Covid-19 is changing government thinking for every country and huge amounts of money are pouring into this industry. Healthcare is another winner in a low-growth, low-interest rate environment and offers strong free cash flow, low leverage, superior returns, relatively low volatility and stable dividend growth in a world which faces a scarcity of attractive yield opportunities.

Other structural headwinds include an ageing population, rising prevalence of chronic diseases, innovation and growing demand from emerging markets as the healthcare system expands to meet the needs of a fast-growing middle class.

Gold also offers the potential to be a major winning theme over the next few years. In previous pieces, I have made a strong case for why we believe that gold is in a long-term bull market. The long list of supportive factors include negative real bond and cash yields, a weakening dollar, surplus dollar liquidity, competitive currency devaluations as all major countries ‘go for growth’, the risk of currency debasements as central banks fund increasing government deficits and the threat of a new cycle of rising inflation.

Gold is always regarded as a safe-haven asset and tends to thrive on economic turbulence, policy uncertainty and rising economic and political volatility, which aptly describes the current environment. Gold-mining companies would also be expected to perform very strongly in this scenario and, indeed, have been enjoying strong gains over recent weeks.

Given that the successful theme for each decade often comes as a total surprise for investors, it is useful to briefly consider some potential candidates. Given the collapse in crude prices to negative territory, oil could be a candidate but it faces a number of structural challenges including the increasing popularity of electric cars. It is less far-fetched to think that other industrial commodities could boom under the following scenario; an unexpected post Covid-19 economic boom; a long period of supply cutbacks and under-investment in the mining sector; a surge in copper demand as electric cars really take off; a weaker dollar.

Finally, I expect emerging markets to perform strongly over the next few years and covered this in my last article.

Focusing on long-term themes

If this decade follows the historical pattern, then an emerging and dominant theme will make investors a lot of money. Given the likely macro backdrop, as outlined above, the chances of a full-blown mania or bubble are high.

It is wise to remember, however, that manias never end well, usually after prices have overshot to the upside further than many expect and with violent corrections along the way.
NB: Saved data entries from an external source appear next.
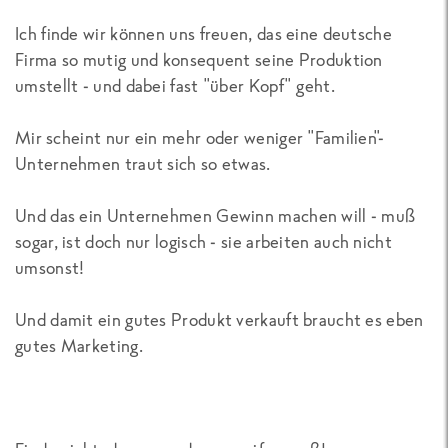
Ich finde wir können uns freuen, das eine deutsche
Firma so mutig und konsequent seine Produktion
umstellt - und dabei fast "über Kopf" geht.
Mir scheint nur ein mehr oder weniger "Familien"-
Unternehmen traut sich so etwas.
Und das ein Unternehmen Gewinn machen will - muß
sogar, ist doch nur logisch - sie arbeiten auch nicht
umsonst!
Und damit ein gutes Produkt verkauft braucht es eben
gutes Marketing.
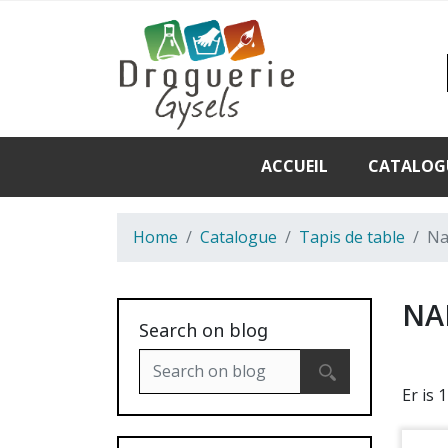
ACCUEIL
CATALOG
Home
Catalogue
Tapis de table
Na
NA
Search on blog
Er is 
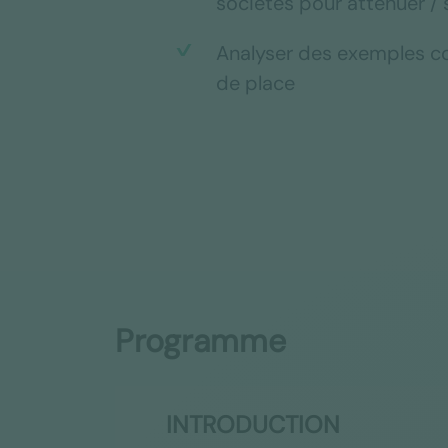
sociétés pour atténuer /
Analyser des exemples co
de place
Programme
INTRODUCTION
We would certainly never advocate this style of investing and prefer to focus on our long-term themes, backed up by very sound fundamentals and thorough research and analysis.
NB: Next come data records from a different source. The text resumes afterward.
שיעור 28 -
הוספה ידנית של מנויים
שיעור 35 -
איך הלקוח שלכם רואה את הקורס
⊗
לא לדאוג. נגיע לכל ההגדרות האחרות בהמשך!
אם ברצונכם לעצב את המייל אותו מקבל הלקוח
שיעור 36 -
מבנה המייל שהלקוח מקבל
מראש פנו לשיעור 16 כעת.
However, it is notable that healthcare, technology, emerging markets and gold have all featured in our preferred list of investments and themes for some considerable time.

It’s true that valuations are looking stretched in some sectors and markets, most notably the mega cap growth stocks. However, it’s also interesting that valuations look much more reasonable across a range of markets, sectors and certainly the stocks that we own. Also, it would be sensible to apply some flexibility around relying too heavily on valuations as a guide at this point given that most companies have little clarity as to what current or future earnings might be. What we do know is that the current environment of plentiful global liquidity, extremely accommodative monetary and fiscal policies and the likely powerful economic recovery that lies ahead should propel equities higher over the coming years.

Therefore, we continue to focus on investing in the right companies and funds that satisfy our thematic approach and ensuring that we have sensible hedges in place to protect against the numerous threats facing the global economy and financial markets.